_作業内容:_
のれんの会計処理に関する本文について、次の(a)〜(c)が本文の内容と一致するかを判定してください。それぞれ「はい」か「いいえ」で答え、判断の根拠となる本文の語句をそのまま引用すること。
(a) 三瓶氏は、のれん償却費の計上区分を販管費から営業外費用または特別損失に変更することを支持していない。
(b) 大畠氏は、償却によってM&Aがしにくくなると回答した。
(c) 公聴会で聞かれた意見は、企業会計基準諮問会議で報告される。

====== 原文 ======

償却と非償却の選択の是非については、「会計基準が併存して、ますます複雑化する」(三瓶氏)、「企業間の比較可能性を害する可能性がある」(渡辺氏)と反対する意見が聞かれたほか、「中立。もし日本基準でのれんの処理を選択制とするなら、速報性の高い決算短信において当該選択を明確に記載する必要がある」(大畠氏)との意見もあった。
のれん償却費の計上区分の変更については、「支持しない。販管費から営業外費用または特別損失に変更すると、その計上区分の意味が不明瞭になる。また、のれん償却前営業利益およびのれん償却費を表示することも不要」(三瓶氏)、「のれん償却費の計上区分や金額が決算短信等で明確に開示されている場合、中立」(大畠氏)、「のれん償却を維持しつつ、比較可能性を確保するために、営業外費用、特別損失などは、のれん償却前営業利益の区分を設けるなどの工夫で対応可能」(渡辺氏)と説明された。
委員から、「非償却のほうが償却よりも、経営者の責任への意識づけができると考えるのはなぜか」との質問に「定期償却をしていると、よほどのことがない限り減損はされず、支払う買収プレミアムへの責任感が希薄になりがち」(三瓶氏)との回答があった。
また、「償却によりM&Aをしにくくなる側面はあるか」との質問に「償却・非償却との関係は薄い」(大畠氏)との回答があった。
今回までの公聴会で聞かれた意見は、企業会計基準諮問会議(11月17日開催予定)で報告される。

====== 元データ ======

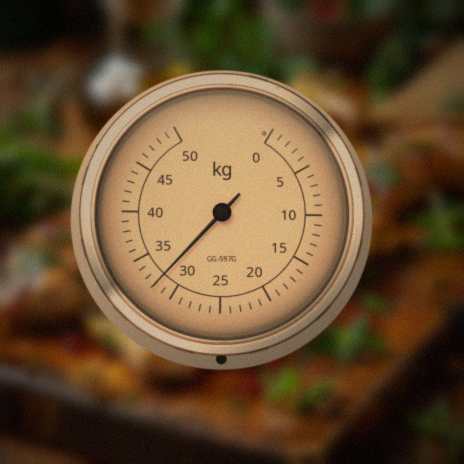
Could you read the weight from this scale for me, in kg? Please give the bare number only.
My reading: 32
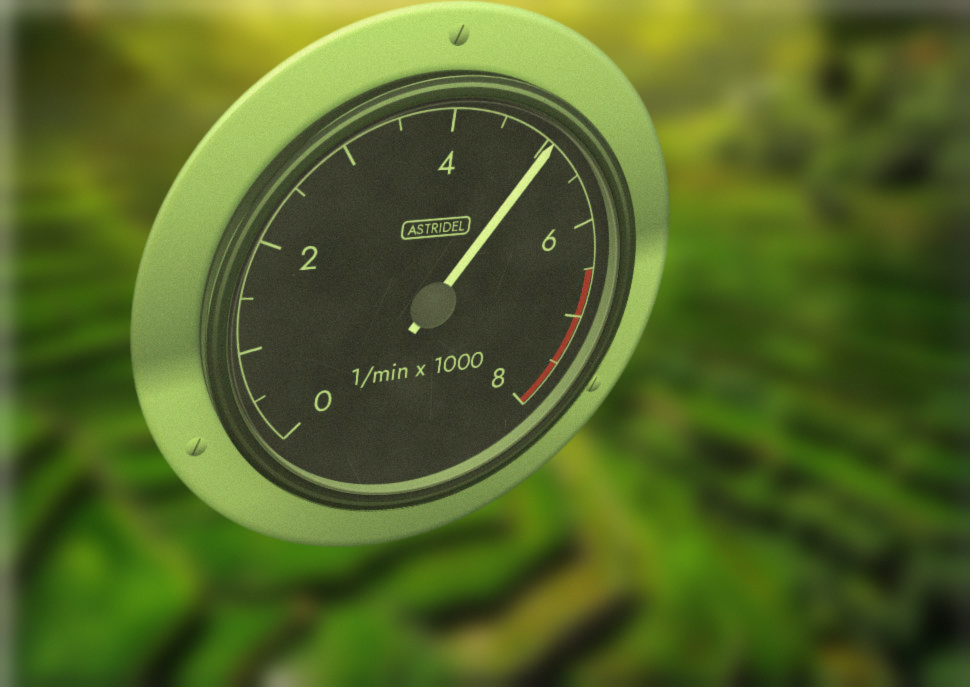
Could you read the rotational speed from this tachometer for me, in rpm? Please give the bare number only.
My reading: 5000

======

_回答結果:_
(a) はい。「支持しない。販管費から営業外費用または特別損失に変更すると、その計上区分の意味が不明瞭になる。」
(b) いいえ。「償却・非償却との関係は薄い」
(c) はい。「今回までの公聴会で聞かれた意見は、企業会計基準諮問会議(11月17日開催予定)で報告される。」